Job Title: Regulatory Affairs Specialist II
100% on-site in Alameda, CA
Must be able to work on a W2
6-month contract
Job Summary:
The Regulatory Affairs Specialist will be responsible for preparing and managing regulatory submissions to USFDA and OUS regulatory authorities, with a focus on medical devices and digital health technologies. The role involves conducting regulatory assessments, ensuring compliance with US medical device regulations, and maintaining clear communication with cross-functional teams and stakeholders. The ideal candidate will bring expertise in software-related medical device regulations, digital health, and experience with international submissions. This role requires strong documentation skills, regulatory knowledge, and the ability to effectively collaborate across teams.
Job Responsibilities:
- Prepare and submit regulatory submissions to USFDA and OUS regulatory authorities.

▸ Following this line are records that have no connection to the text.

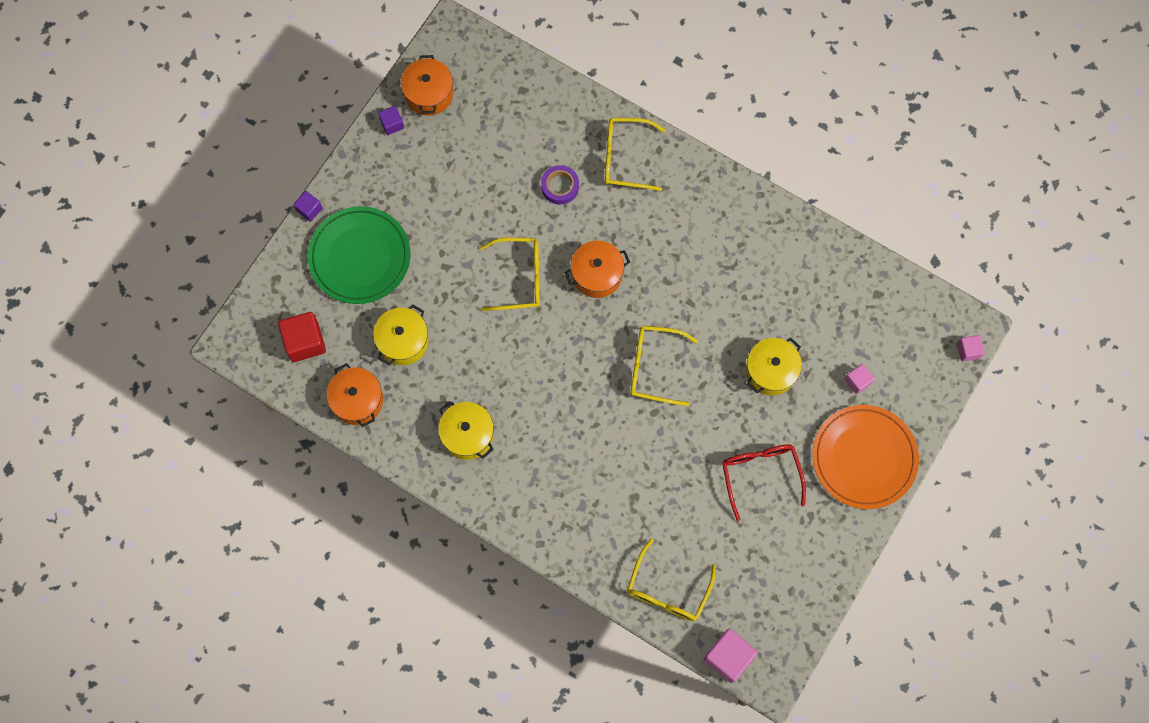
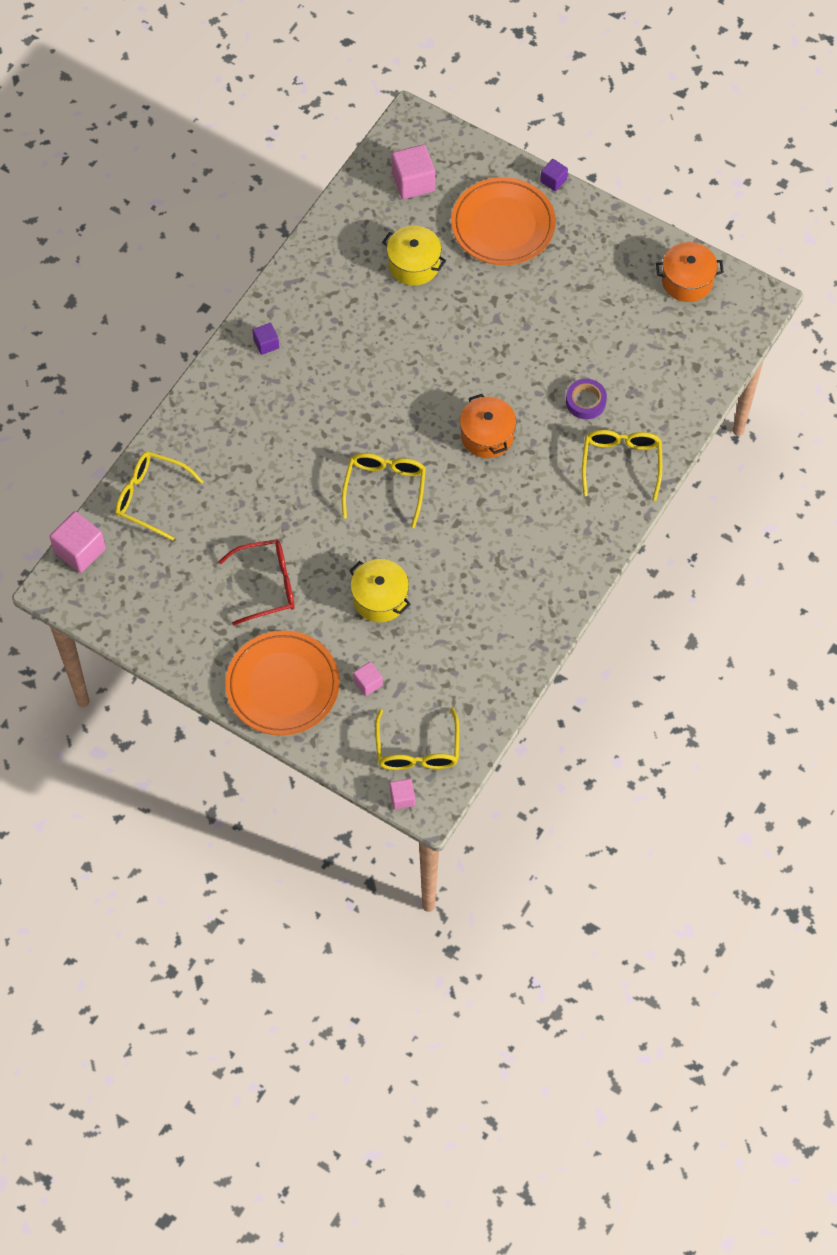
camera: 90 degrees right, 10 degrees down
(305, 342) = (413, 182): red cube -> pink cube
(357, 400) = (352, 228): orange pot -> none
(360, 257) = (503, 225): green plate -> orange plate
(392, 124) = (651, 249): purple cube -> purple cube (266, 344)
(467, 435) = (315, 322): yellow pot -> none
(519, 278) = (482, 365): yellow glasses -> yellow glasses (417, 749)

- Perform regulatory assessments, documentation, and due diligence for medical devices and digital health technologies.
- Collaborate with cross-functional teams to address regulatory requirements and stakeholder inquiries.
- Ensure compliance with US medical device regulations, particularly software-focused devices and digital health.
- Maintain detailed records, regulatory documentation, and responses to support compliance efforts.
Job Qualifications:
- Bachelor’s degree in science, engineering, or medical fields.
- 3+ years of experience in Regulatory Affairs within the medical device industry.
- Strong understanding of US medical device and software regulations (no pharma experience).
- Experience with regulatory submissions for software as a medical device and digital health technologies.
- Excellent verbal and written communication skills to interact with cross-functional teams and stakeholders.
Preferred Qualifications:
- Experience with 510(k) submissions.
- Familiarity with EU and international medical device regulations.
- Knowledge of mobile medical labs software.